TRECHO DA FONTE
+ + + + + + +
Alegando violação ao devido processo legal “processual”, ajuizou a autora, (…), com sede nesta Capital, a presente demanda, trazendo no polo passivo a FAZENDA PÚBLICA DO ESTADO DE SÃO PAULO e o TRIBUNAL DE CONTAS DO ESTADO DE SÃO PAULO, a este último atribuindo a referida violação, afirmando a autora que esse Tribunal proferiu julgamento cujos efeitos atingiram diretamente sua esfera jurídica, sem, contudo, fazer observado o devido processo legal, deixando de permitir-lhe participasse ativamente do processo administrativo, antes de julgá-lo, o que, segundo a autora, configura violação à regra constitucional que exige o devido processo legal, devendo ser invalidado o julgamento emanado do requerido, TRIBUNAL DE CONTAS DO ESTADO DE SÃO PAULO, a obstar que qualquer efeito, projetado desse julgamento, possa manter-se eficaz.
Nesse contexto, afirma a autora que em 1998 celebrara contrato administrativo com empresa pública do Município de São José dos Campos, denominada URBANIZADORA MUNICIPAL S/A – URBAM, obrigando-se a realizar as atividades de coleta e de transporte de resíduos sólidos gerados naquele Município, tendo sido firmado, além desse contrato, alguns aditivos, cuja legalidade, analisada pelo TRIBUNAL DE CONTAS DO ESTADO DE SÃ PAULO, foi reconhecida, mas não assim quanto a pagamentos realizados a título de indenização, pagamentos que foram glosados pelo referido Tribunal, que os invalidou, o que fez com que a empresa pública contratante ajuizasse contra a autora ação de cobrança (distribuída inicialmente a 4a. Vara Cível da Comarca de São José dos Campos, e depois redistribuída a 2a. Vara da Fazenda, da mesma Comarca, já julgada em primeira instância)
A peça inicial está instruída com a documentação de folhas 29/114.
Determinou-se à autora emendasse a peça inicial para que levasse a cabo diversas providências, dentre as quais a correção do polo passivo, que, segundo o decidido as folhas 116/117, deveria ser ocupado pela FAZENDA PÚBLICA DO ESTADO DE SÃO PAULO, e não pelo TRIBUNAL DE CONTAS DO ESTADO DE SÃO PAULO. Negou-se, outrossim, a tutela emergencial antecipatória, o que conduziu a autora a interpor recurso de agravo de instrumento, insurgindo-se não apenas contra a não concessão da tutela antecipatória, mas também em face das providências determinadas pelo Juízo (folhas 121/140). Recurso não provido (v. Acórdão as folhas 254/260).
+ + + + + + +
Registros de dados extraídos
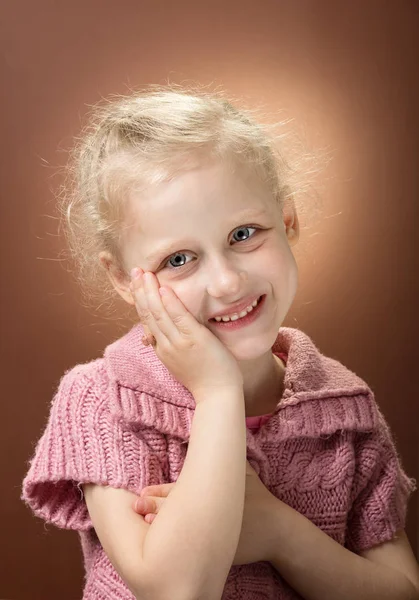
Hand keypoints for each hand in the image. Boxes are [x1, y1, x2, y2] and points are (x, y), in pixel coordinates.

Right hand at [129, 268, 242, 398]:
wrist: (216, 395)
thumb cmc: (204, 378)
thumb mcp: (179, 362)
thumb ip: (169, 346)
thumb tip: (155, 335)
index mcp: (161, 349)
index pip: (146, 320)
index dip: (140, 300)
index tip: (137, 284)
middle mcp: (166, 345)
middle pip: (148, 314)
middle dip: (140, 291)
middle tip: (135, 271)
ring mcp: (179, 343)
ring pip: (159, 313)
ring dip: (150, 292)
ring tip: (144, 274)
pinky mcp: (194, 340)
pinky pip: (179, 318)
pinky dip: (170, 303)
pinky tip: (163, 289)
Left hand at [133, 460, 278, 565]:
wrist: (277, 531)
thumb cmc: (259, 497)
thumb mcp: (244, 470)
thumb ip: (225, 454)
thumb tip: (211, 431)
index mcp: (211, 492)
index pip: (177, 492)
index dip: (157, 492)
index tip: (141, 492)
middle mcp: (206, 513)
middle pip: (172, 511)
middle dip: (151, 508)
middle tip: (136, 506)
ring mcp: (209, 535)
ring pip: (176, 532)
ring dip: (157, 527)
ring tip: (144, 521)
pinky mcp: (214, 553)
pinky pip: (187, 550)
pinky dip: (171, 546)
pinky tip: (159, 545)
+ + + + + + +
TAREFAS A REALIZAR
**a)** Passe para o inglês esta frase do trecho da fonte: “A peça inicial está instruída com a documentação de folhas 29/114.”
**b)** De acordo com o trecho da fonte, em que ano a autora celebrou o contrato administrativo com a URBANIZADORA MUNICIPAL S/A – URBAM?
**c)** Escreva, sem alterações, a parte do trecho da fonte que começa nas palavras “A peça inicial está” e termina logo depois de “as folhas 254/260).”.
As linhas são um material à parte, independente do trecho da fonte.

CONJUNTO DE RESPOSTAS
**a)** The initial complaint is supported by the documentation on pages 29/114.

**b)** Em 1998.

**c)**
A peça inicial está instruída com a documentação de folhas 29/114.
Determinou-se à autora emendasse a peça inicial para que levasse a cabo diversas providências, dentre as quais a correção do polo passivo, que, segundo o decidido as folhas 116/117, deveria ser ocupado pela FAZENDA PÚBLICA DO ESTADO DE SÃO PAULO, e não pelo TRIBUNAL DE CONTAS DO ESTADO DE SÃO PAULO. Negou-se, outrossim, a tutela emergencial antecipatória, o que conduziu a autora a interpor recurso de agravo de instrumento, insurgindo-se não apenas contra a não concessão da tutela antecipatória, mas também em face das providências determinadas pelo Juízo (folhas 121/140). Recurso não provido (v. Acórdão as folhas 254/260).